On a personal level, most of us also harbor older “psychological programs” that are outdated, or even frankly dysfunctional. We must contend with “legacy” attitudes or behaviors that may have helped us to survive in past situations, but get in the way of our full and healthy functioning in the present day – a psychological code debt. Even healthy thought patterns from the past can become ineffectual when we move into a new phase of life or a new role or position. And of course, teams and organizations also exhibit collective “psychological operating systems” and can be impacted by “code debt.”
Join Technology Association of Oregon and Dr. Thomas Doherty of Sustainable Self for a Lunch & Learn on Wednesday, January 8th from 11:30 am – 1:00 pm at Stoel Rives as we assess if our psychological software is up-to-date and we are acting as our most mature and highly functioning self.
Dr. Thomas Doherty will share insights he has developed through working with professionals in the tech sector, including computing analogies to help workers get a handle on their thought processes and better understand why they act the way they do, especially in personal and professional relationships. He will discuss ways to think of our mind or psyche as having an overarching “operating system” with cognitive “programs” that guide how we think about ourselves, assess threats and opportunities, and perform in various settings. He will also share techniques to overcome psychological “code debt”—outmoded belief systems about your identity or ability that may have made sense years ago but hold you back now.

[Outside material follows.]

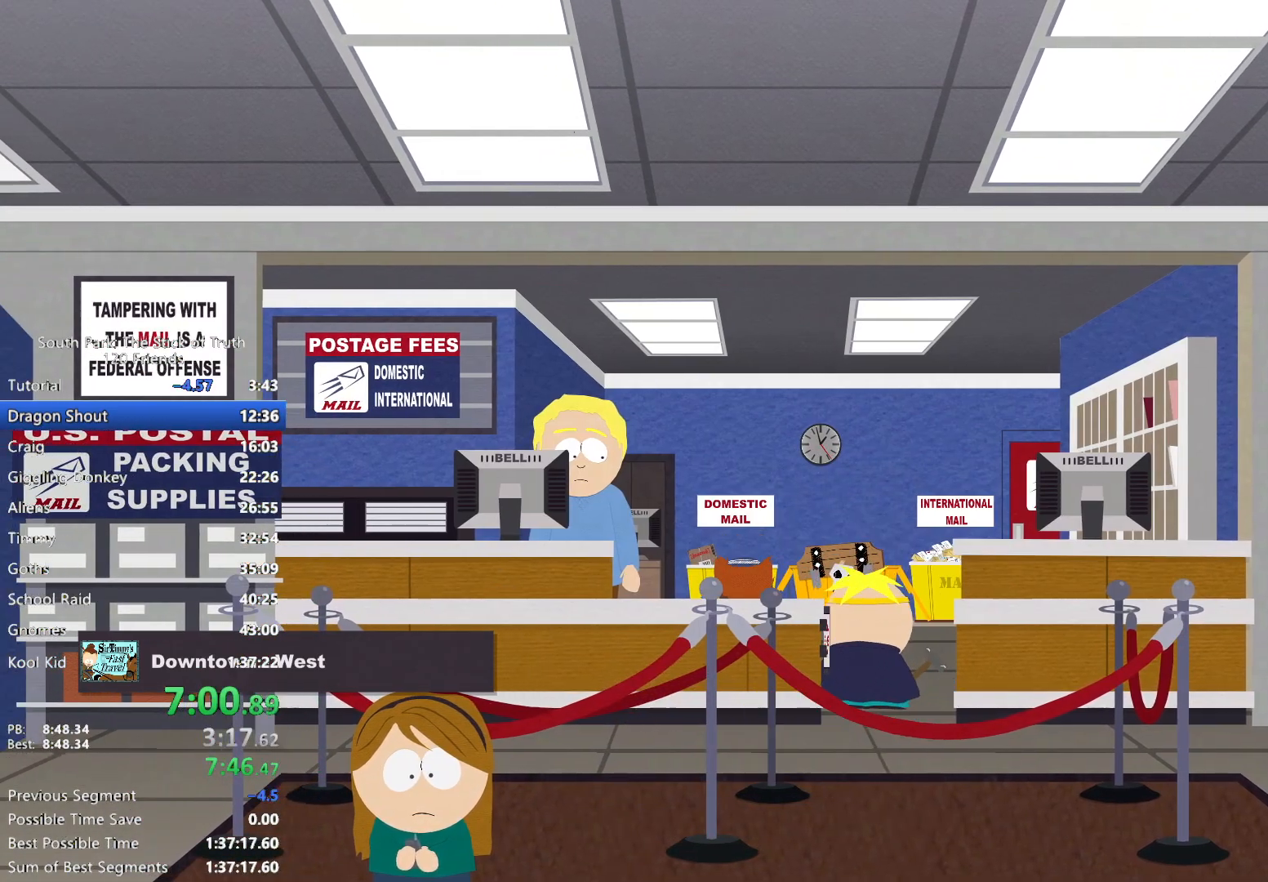
Gameplay with a controller (Xbox layout); each line is a JSON object with the inputs held at the frame after it. "events" lists button and stick changes between this image and that frame as [ms after this image, input, new state], when the widget could be followed in between. Not read: HOME L3 R1 R3 SELECT START.
{"buttons": ["B"], "left_stick": "down-right", "right_stick": "center", "events": [[350, "left_stick", "down-right"]]}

Attendees will learn how to recognize old systems and programs—earlier ways of being and relating—and understand how they might still influence behaviors. The concepts of psychological operating systems and code debt provide a framework for technology professionals and teams to improve their performance by identifying outmoded assumptions and behavior patterns and rediscovering their core strengths and values.
Dr. Thomas Doherty
Psychologist & Founder
An award-winning psychologist who provides counseling and coaching to technology professionals, Dr. Thomas Doherty draws on his experience in health care and his academic research on well-being and environmental sustainability. He coordinates the Thriving Communities initiative within the Global Cities Team Challenge that seeks to foster well-being, beneficial connections with nature, vibrant arts and culture, and equity and shared prosperity in smart and connected cities. Dr. Doherty is a fellow of the American Psychological Association and a past president of the Society for Environmental, Population and Conservation Psychology. He has multiple publications and his paper “The Psychological Impacts of Global Climate Change” has been cited over 400 times. He has provided workshops and trainings for the organizations such as the Technology Association of Oregon, the Port of Portland, the California Department of Health, the US National Park Service, the New Zealand Department of Conservation.
Who Should Attend
This Lunch & Learn is geared toward a range of technology professionals seeking insight, personal growth and performance improvement. The activities will support new year’s goal setting and adjustment to new roles and positions. The concepts may be particularly helpful for managers, trainers, and human resources professionals.